Créer une holding en Suisse : dans quels cas est-ce vraiment pertinent ?

Nous avons interrogé 6 modèles d’IA de 6 fournisseurs indépendants · Fort consensus

Le consensus

✅ Là où ils s'accordent

Tous les modèles convergent sur l'essentiel : la holding suisse tire son intérêt principal du régime de réduction/exonération pour participations sur dividendes et plus-values, applicable dès 10% de détention ou 1 million CHF de valeur. Tous jugent la structure pertinente pour les groupes détenant plusieurs filiales (centralisation de gouvernance, trésorerie), pour la préparation d'une cession ou transmission, ainsi que pour la gestion/transmission patrimoniale. Unanimement, ils déconseillent la holding pour une PME isolée ou une participation unique, en raison des coûts de constitution, de comptabilité et de compliance qui dépassent les bénéfices attendus.

⚖️ Là où ils divergent

  • Qwen 3.7 Max et Grok 4.3 mettent particulièrement l'accent sur les exigences de substance économique post-Pilier 2 OCDE (personnel qualifié, locaux réels) comme risque de requalification, point peu développé par les autres.
  • Qwen 3.7 Max est seul à mentionner explicitement la centralisation de propriété intellectuelle dans des cantons comme Zoug comme cas d'usage spécifique.
  • Gemini 2.5 Flash insiste davantage sur l'accès aux conventions de double imposition pour réduire les retenues à la source, angle peu repris ailleurs.
  • Claude Sonnet 5 est le seul à détailler les mécanismes anti-abus suisses précis (liquidation partielle indirecte, transposition) lors d'une cession.
  • GLM 5.2 nuance en rappelant que la Suisse "n'est pas un paradis fiscal à proprement parler" et évoque une comparaison possible avec d'autres juridictions européennes moins coûteuses, ce qu'aucun autre modèle ne fait aussi explicitement.
  • DeepSeek V4 Flash évoque une alternative type "trust" pour petites détentions, référence isolée.

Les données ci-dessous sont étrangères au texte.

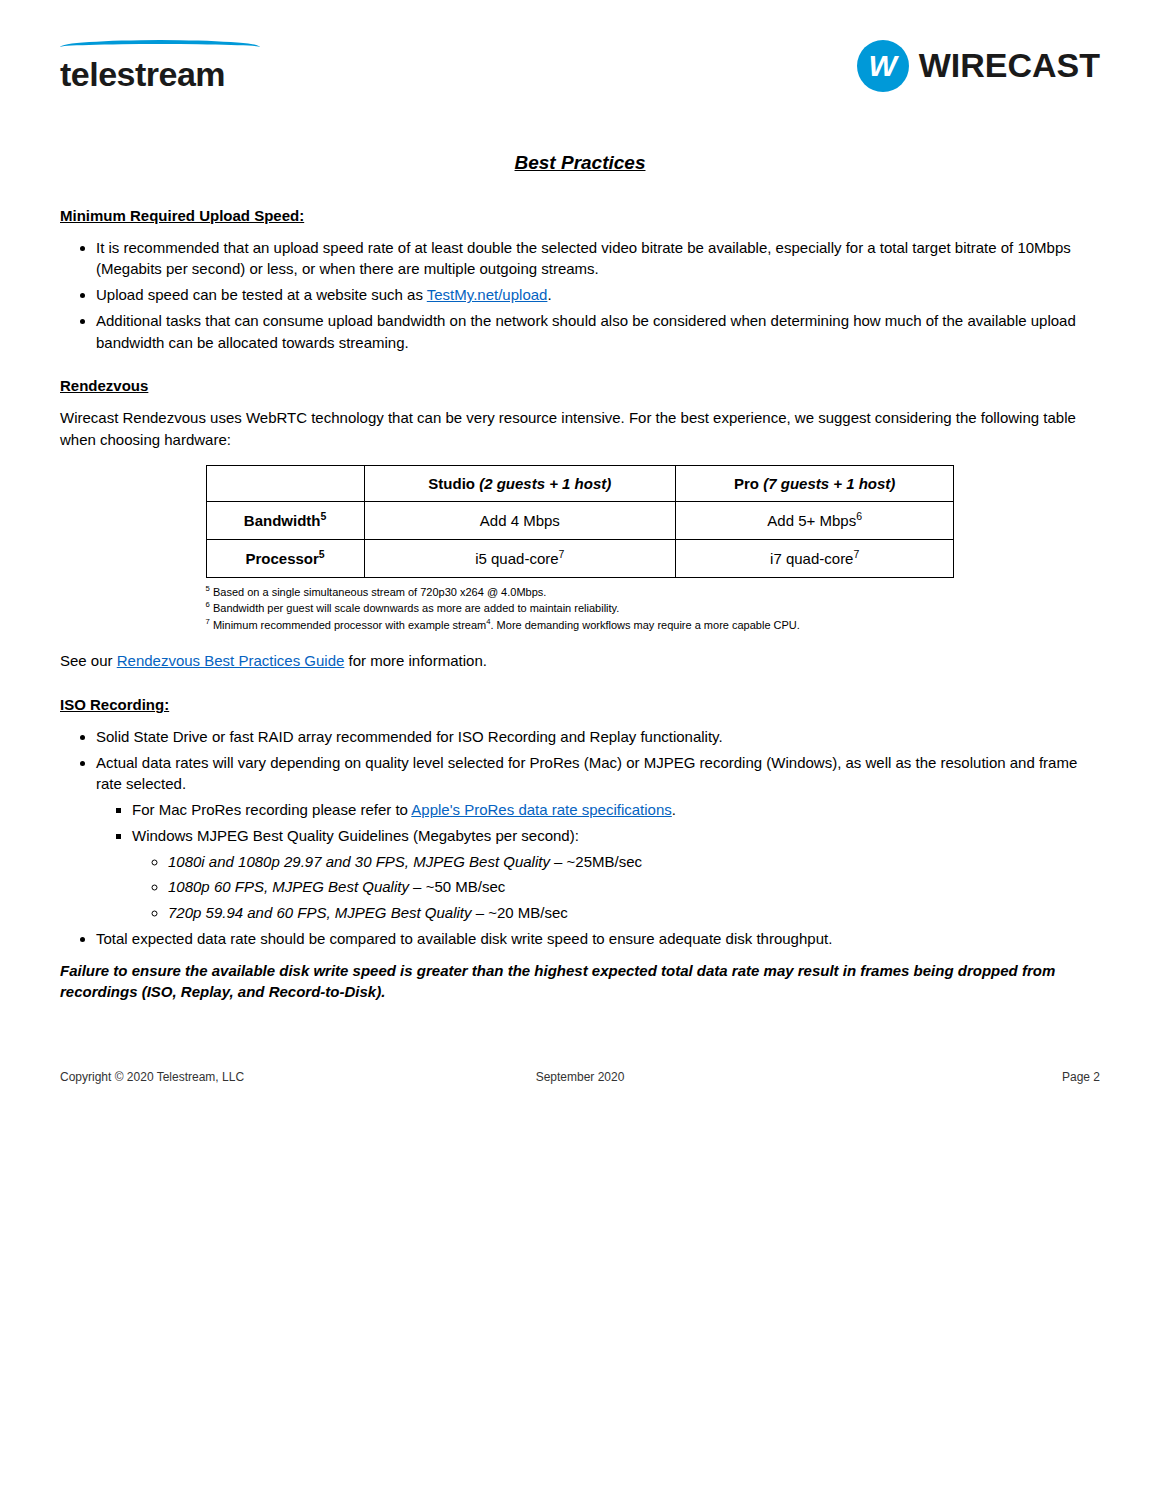telestream
W
WIRECAST
Best Practices
Minimum Required Upload Speed:
It is recommended that an upload speed rate of at least double the selected video bitrate be available, especially for a total target bitrate of 10Mbps (Megabits per second) or less, or when there are multiple outgoing streams.
Upload speed can be tested at a website such as TestMy.net/upload.
Additional tasks that can consume upload bandwidth on the network should also be considered when determining how much of the available upload bandwidth can be allocated towards streaming.
Rendezvous
Wirecast Rendezvous uses WebRTC technology that can be very resource intensive. For the best experience, we suggest considering the following table when choosing hardware:
| | Studio (2 guests + 1 host) | Pro (7 guests + 1 host) |
| --- | --- | --- |
| Bandwidth 5 | Add 4 Mbps | Add 5+ Mbps 6 |
| Processor 5 | i5 quad-core 7 | i7 quad-core 7 |
5 Based on a single simultaneous stream of 720p30 x264 @ 4.0Mbps.
6 Bandwidth per guest will scale downwards as more are added to maintain reliability.
7 Minimum recommended processor with example stream4. More demanding workflows may require a more capable CPU.
See our Rendezvous Best Practices Guide for more information.
ISO Recording:
Solid State Drive or fast RAID array recommended for ISO Recording and Replay functionality.
Actual data rates will vary depending on quality level selected for ProRes (Mac) or MJPEG recording (Windows), as well as the resolution and frame rate selected.
For Mac ProRes recording please refer to Apple's ProRes data rate specifications.
Windows MJPEG Best Quality Guidelines (Megabytes per second):
1080i and 1080p 29.97 and 30 FPS, MJPEG Best Quality – ~25MB/sec
1080p 60 FPS, MJPEG Best Quality – ~50 MB/sec
720p 59.94 and 60 FPS, MJPEG Best Quality – ~20 MB/sec
Total expected data rate should be compared to available disk write speed to ensure adequate disk throughput.
Failure to ensure the available disk write speed is greater than the highest expected total data rate may result in frames being dropped from recordings (ISO, Replay, and Record-to-Disk).
Copyright © 2020 Telestream, LLC September 2020 Page 2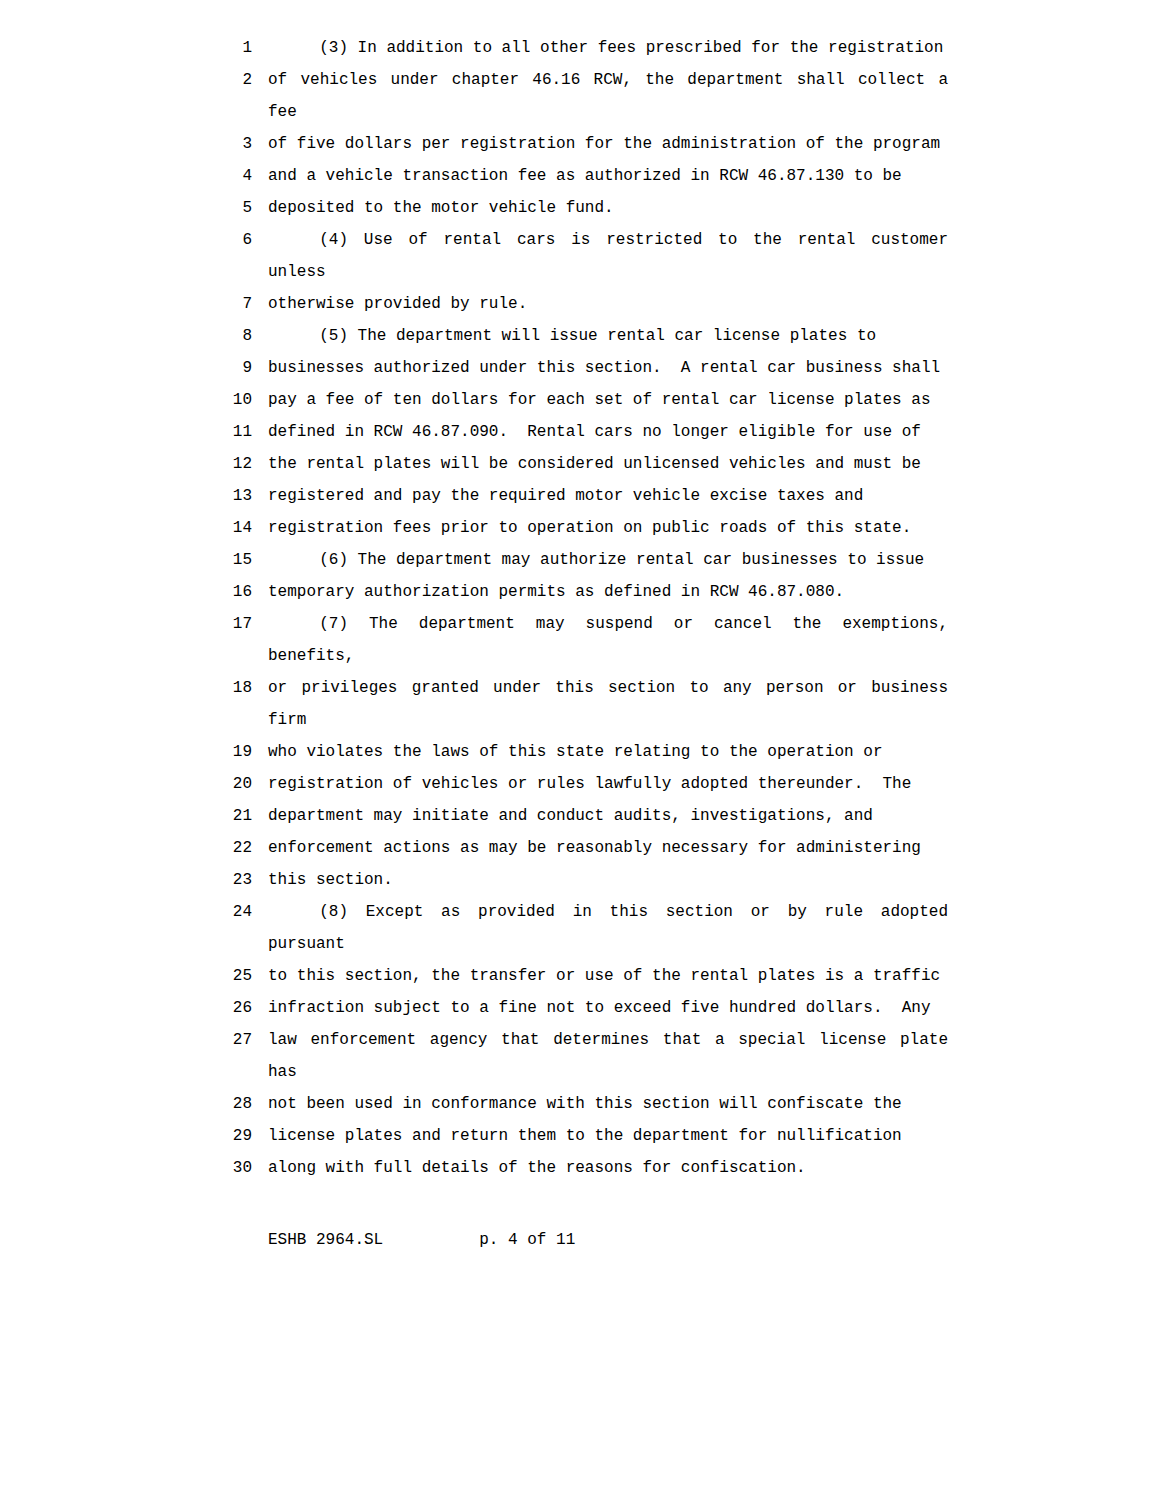(3) In addition to all other fees prescribed for the registration
of vehicles under chapter 46.16 RCW, the department shall collect a fee
of five dollars per registration for the administration of the program
and a vehicle transaction fee as authorized in RCW 46.87.130 to be
deposited to the motor vehicle fund.
(4) Use of rental cars is restricted to the rental customer unless
otherwise provided by rule.
(5) The department will issue rental car license plates to
businesses authorized under this section. A rental car business shall
pay a fee of ten dollars for each set of rental car license plates as
defined in RCW 46.87.090. Rental cars no longer eligible for use of
the rental plates will be considered unlicensed vehicles and must be
registered and pay the required motor vehicle excise taxes and
registration fees prior to operation on public roads of this state.
(6) The department may authorize rental car businesses to issue
temporary authorization permits as defined in RCW 46.87.080.
(7) The department may suspend or cancel the exemptions, benefits,
or privileges granted under this section to any person or business firm
who violates the laws of this state relating to the operation or
registration of vehicles or rules lawfully adopted thereunder. The
department may initiate and conduct audits, investigations, and
enforcement actions as may be reasonably necessary for administering
this section.
(8) Except as provided in this section or by rule adopted pursuant
to this section, the transfer or use of the rental plates is a traffic
infraction subject to a fine not to exceed five hundred dollars. Any
law enforcement agency that determines that a special license plate has
not been used in conformance with this section will confiscate the
license plates and return them to the department for nullification
along with full details of the reasons for confiscation.
ESHB 2964.SL p. 4 of 11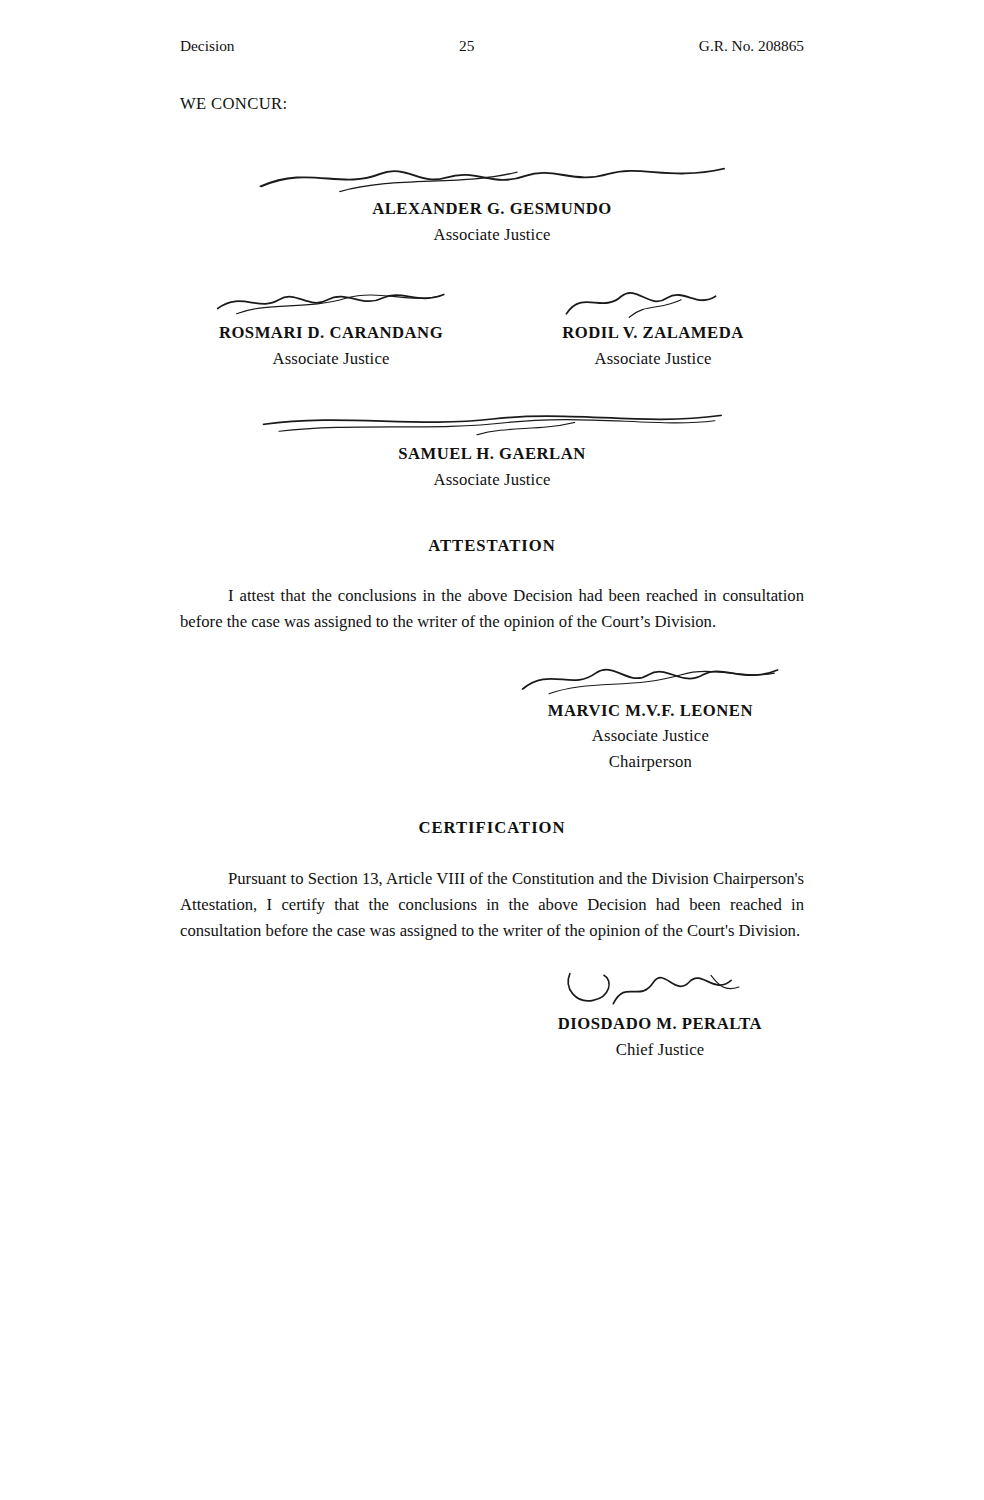Decision
25
G.R. No. 208865
WE CONCUR:
ALEXANDER G. GESMUNDO
Associate Justice
ROSMARI D. CARANDANG
Associate Justice
RODIL V. ZALAMEDA
Associate Justice
SAMUEL H. GAERLAN
Associate Justice
ATTESTATION
I attest that the conclusions in the above Decision had been reached in consultation before the case was assigned to the writer of the opinion of the Court’s Division.
MARVIC M.V.F. LEONEN
Associate Justice
Chairperson
CERTIFICATION
Pursuant to Section 13, Article VIII of the Constitution and the Division Chairperson's Attestation, I certify that the conclusions in the above Decision had been reached in consultation before the case was assigned to the writer of the opinion of the Court's Division.
DIOSDADO M. PERALTA
Chief Justice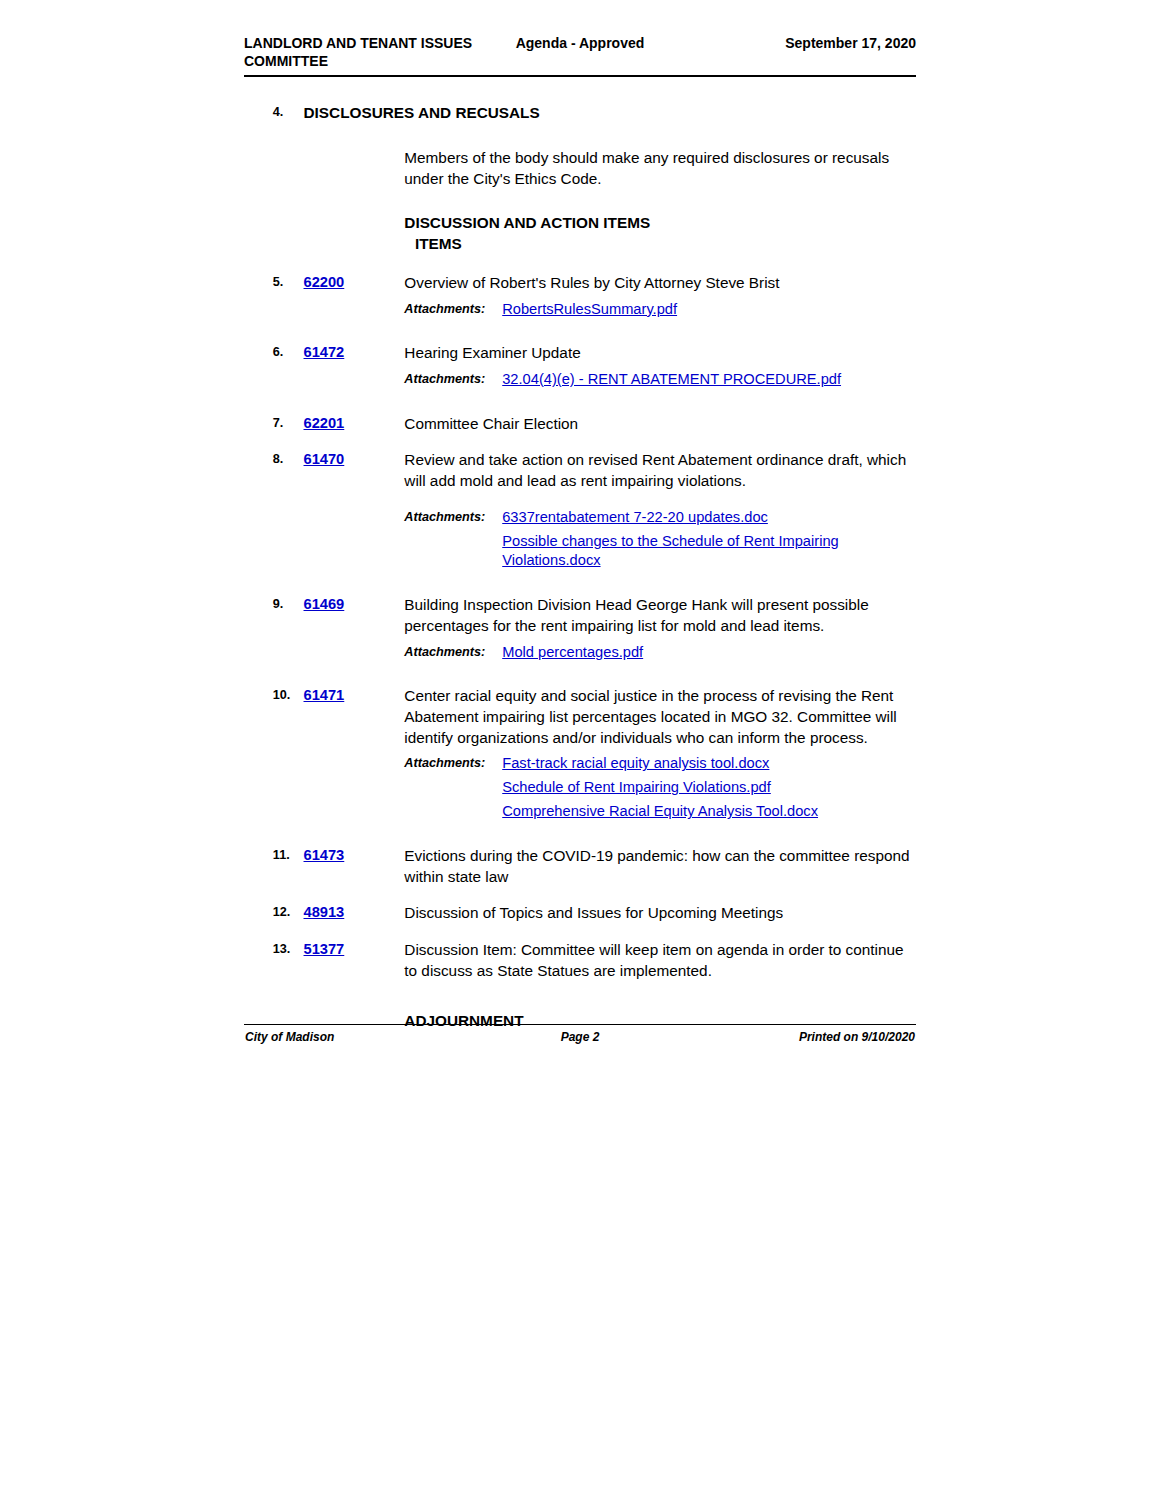| LANDLORD AND TENANT ISSUES COMMITTEE | Agenda - Approved | September 17, 2020 |
4.
DISCLOSURES AND RECUSALS
Members of the body should make any required disclosures or recusals under the City's Ethics Code.
DISCUSSION AND ACTION ITEMS
ITEMS
5.
62200
Overview of Robert's Rules by City Attorney Steve Brist
Attachments:
RobertsRulesSummary.pdf
6.
61472
Hearing Examiner Update
Attachments:
32.04(4)(e) - RENT ABATEMENT PROCEDURE.pdf
7.
62201
Committee Chair Election
8.
61470
Review and take action on revised Rent Abatement ordinance draft, which will add mold and lead as rent impairing violations.
Attachments:
6337rentabatement 7-22-20 updates.doc Possible changes to the Schedule of Rent Impairing Violations.docx
9.
61469
Building Inspection Division Head George Hank will present possible percentages for the rent impairing list for mold and lead items.
Attachments:
Mold percentages.pdf
10.
61471
Center racial equity and social justice in the process of revising the Rent Abatement impairing list percentages located in MGO 32. Committee will identify organizations and/or individuals who can inform the process.
Attachments:
Fast-track racial equity analysis tool.docx Schedule of Rent Impairing Violations.pdf Comprehensive Racial Equity Analysis Tool.docx
11.
61473
Evictions during the COVID-19 pandemic: how can the committee respond within state law
12.
48913
Discussion of Topics and Issues for Upcoming Meetings
13.
51377
Discussion Item: Committee will keep item on agenda in order to continue to discuss as State Statues are implemented.
ADJOURNMENT
| City of Madison | Page 2 | Printed on 9/10/2020 |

💡 Points notables ou uniques

Qwen 3.7 Max se distingue par son ton plus tranché ("À mon sens...") et son insistance sur le fait que la holding est un "véhicule d'exception" réservé aux ETI transfrontalières à forts flux. GLM 5.2 apporte une nuance comparative rare sur la compétitivité fiscale suisse face à d'autres pays européens.

🎯 En résumé

Le consensus est fort : la holding suisse n'a de sens réel que pour des groupes avec plusieurs participations significatives, des flux de dividendes réguliers, ou en vue d'une cession/transmission structurée, grâce au régime de réduction pour participations. Les divergences portent sur les angles complémentaires mis en avant (substance économique, PI, conventions fiscales, comparaison internationale) plutôt que sur le fond de la recommandation.

Ce que dit chaque modèle

Claude Sonnet 5

Créer une holding en Suisse : pertinence selon le contexte

La holding suisse reste un outil efficace, mais elle n'est pas systématiquement justifiée. Voici les cas où elle a réellement du sens.

Cas favorables

  • Détention de participations multiples : si vous détenez ou envisagez de détenir plusieurs sociétés opérationnelles, une holding permet de centraliser le contrôle et de faciliter les réorganisations futures.
  • Optimisation fiscale sur dividendes : grâce à la réduction pour participations (privilège holding), les dividendes reçus de filiales qualifiantes (généralement >10% de détention ou valeur >1 million CHF) sont largement exonérés au niveau de la holding.
  • Préparation à une cession : structurer via une holding avant la vente d'une entreprise peut permettre une exonération de la plus-value sur titres pour un actionnaire personne physique, sous réserve des règles anti-abus (liquidation partielle indirecte, transposition).
  • Transmission successorale : facilite la répartition des actifs entre héritiers sans démanteler l'activité opérationnelle.
  • Diversification et gestion patrimoniale : regrouper immobilier, participations et liquidités dans une structure unique.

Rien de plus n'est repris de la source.